多額の資金を調達できる一方で、株主が増え、経営権が分散するリスクもあります。 - ベンチャーキャピタル(VC)からの出資
スタートアップ企業向けの手法です。
資金だけでなく経営支援も受けられる一方で、株式を譲渡するため経営に大きく関与される場合があります。 - ファンド・機関投資家からの出資
ス大規模なプロジェクトを行う際によく使われる手法です。
短期間である程度の資金を調達可能な一方で、高い収益性や説明責任を求められる場合があります。

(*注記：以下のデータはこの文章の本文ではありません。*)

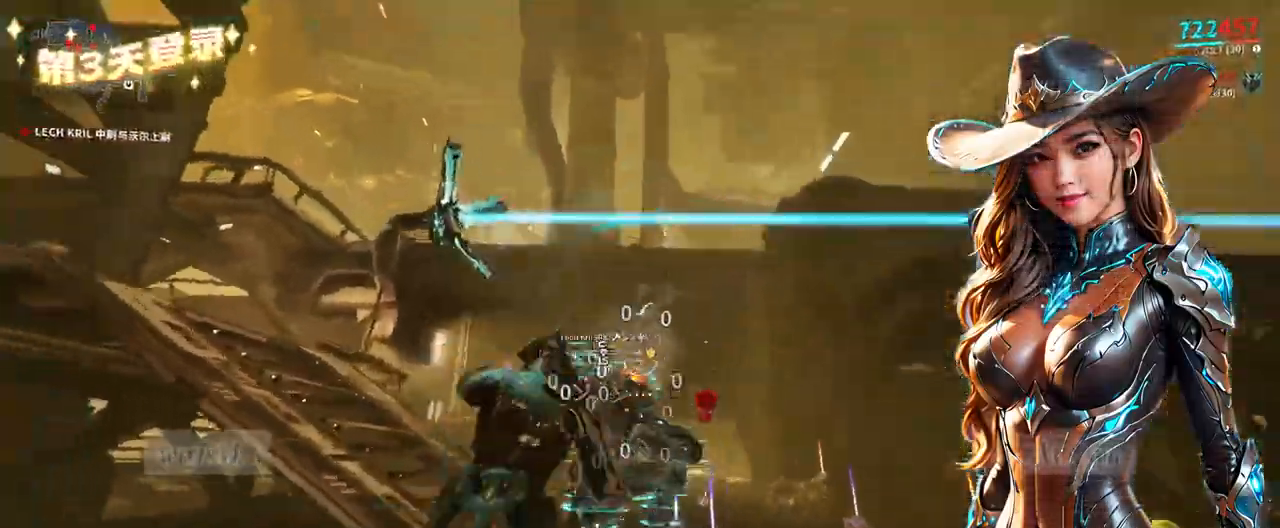
{"buttons": [], "left_stick": "down-left", "right_stick": "center", "events": [[33, "left_stick", "down-right"], [67, "right_stick", "center"], [100, "left_stick", "up"], [200, "R2", "up"], [200, "left_stick", "right"], [200, "right_stick", "left"], [300, "right_stick", "center"], [333, "left_stick", "center"], [433, "right_stick", "down"], [467, "left_stick", "down-left"], [500, "right_stick", "center"]]}
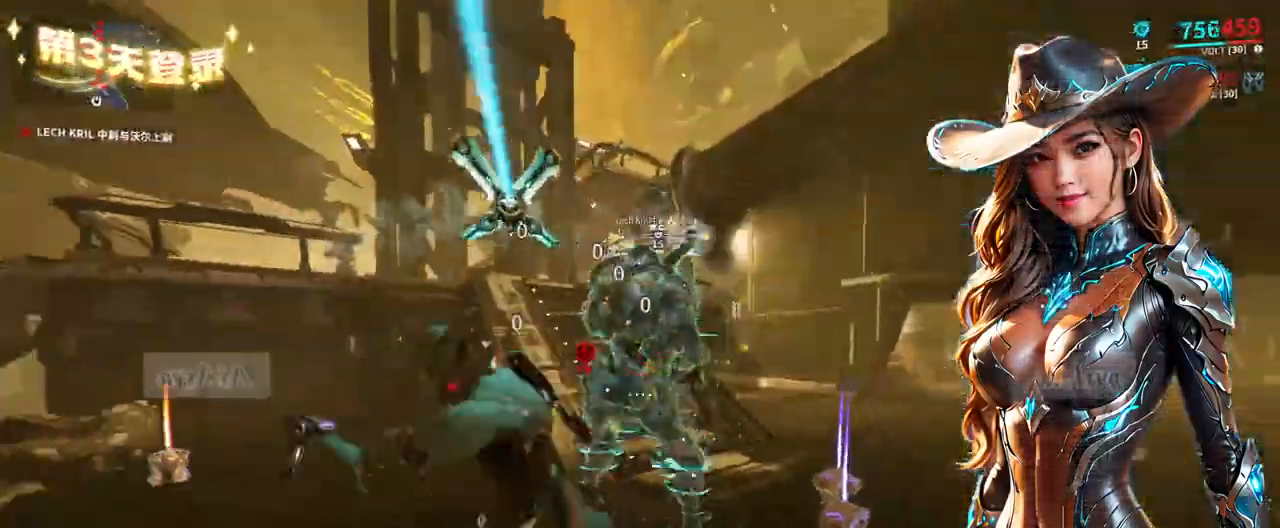
{"buttons": [], "left_stick": "up-right", "right_stick": "down", "events": [[100, "left_stick", "center"], [133, "right_stick", "up"], [233, "left_stick", "up"], [300, "left_stick", "center"], [300, "right_stick", "center"], [333, "R2", "down"], [367, "right_stick", "down"], [467, "left_stick", "up-right"], [500, "R2", "up"]]}
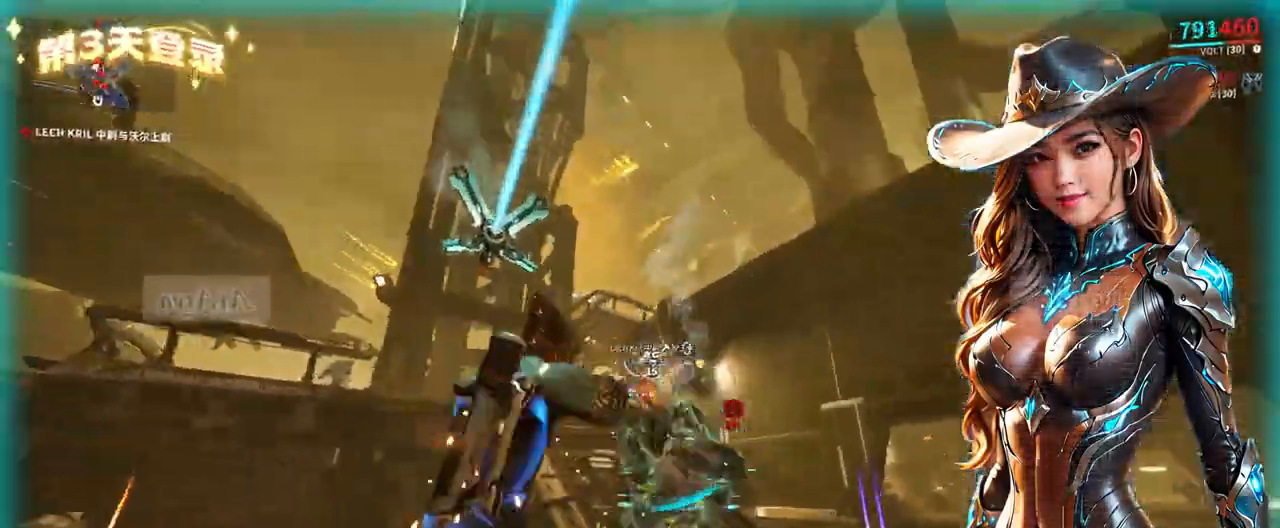
{"buttons": ["B"], "left_stick": "up", "right_stick": "center", "events": [[33, "right_stick", "center"], [67, "left_stick", "down-right"], [133, "right_stick", "down-left"], [233, "left_stick", "up-right"], [233, "right_stick", "center"], [333, "left_stick", "center"], [467, "left_stick", "up"], [500, "B", "down"]]}
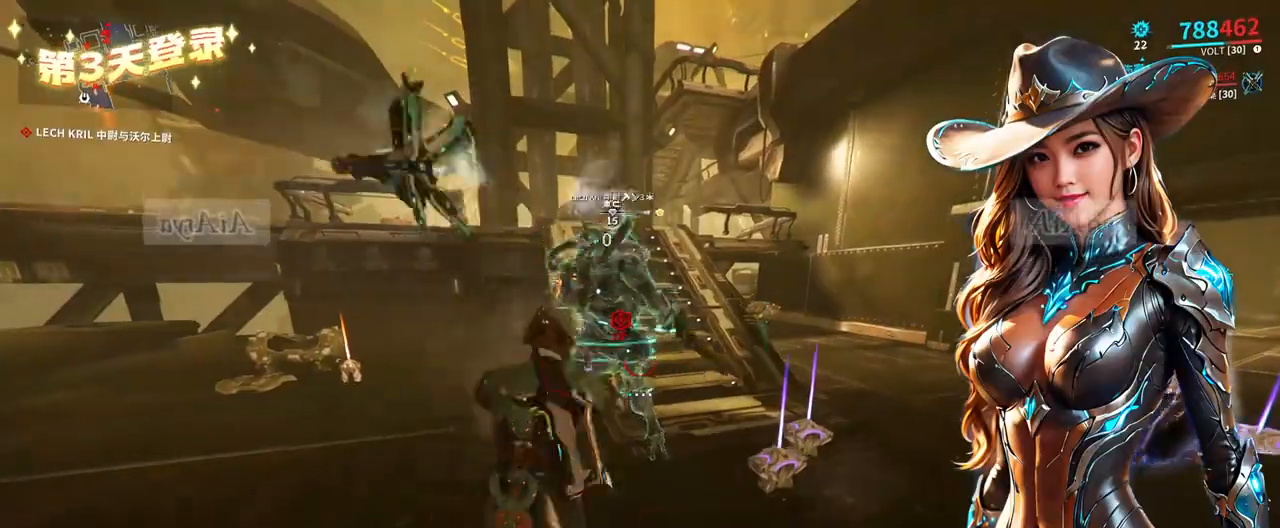
{"buttons": [], "left_stick": "right", "right_stick": "center", "events": [[100, "left_stick", "center"], [167, "B", "up"], [300, "left_stick", "down-right"], [400, "right_stick", "down-left"], [433, "left_stick", "right"], [467, "right_stick", "center"]]}
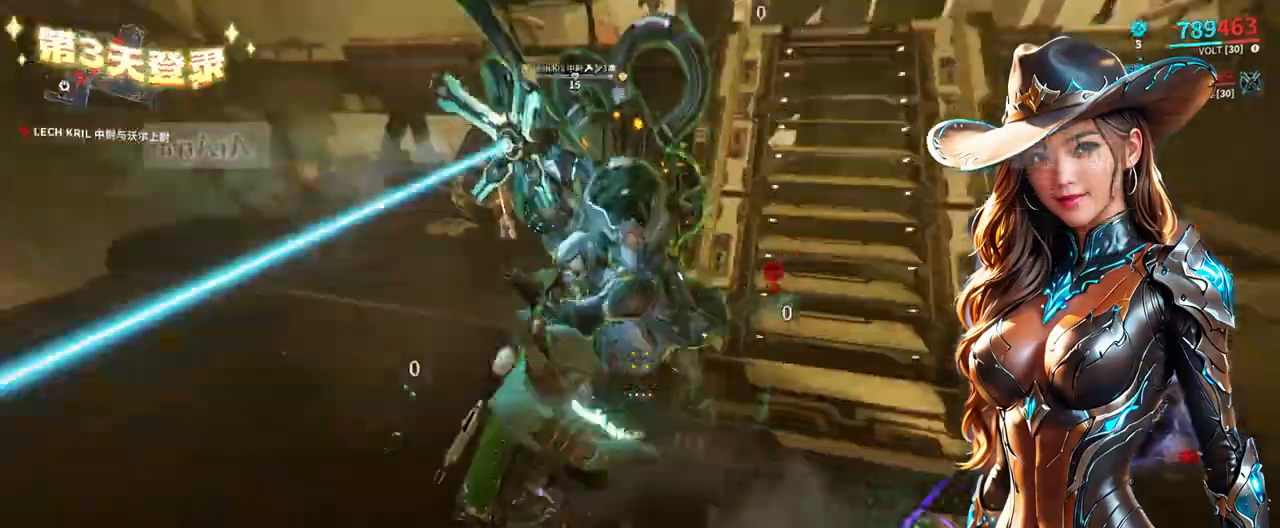
{"buttons": [], "left_stick": "up", "right_stick": "center", "events": [[33, "left_stick", "down-right"], [200, "left_stick", "up-left"], [200, "right_stick", "left"], [267, "right_stick", "center"], [333, "left_stick", "up"]]}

資金調達を行う上では①~④の調達手段を効果的に活用することが重要です。
また、上記のほかにも企業の内部留保もエクイティとして分類されます。
まとめ
エクイティは、返済義務のない資金(自己資本)を意味し、その資金によって形成される持分のことを指します。エクイティとデットはそれぞれ性質の異なる資金調達方法で、企業の性質に応じて使い分けが肝心です。また、エクイティの調達方法も様々で、こちらも目的や成長度合いに応じた選び方が大切になってきます。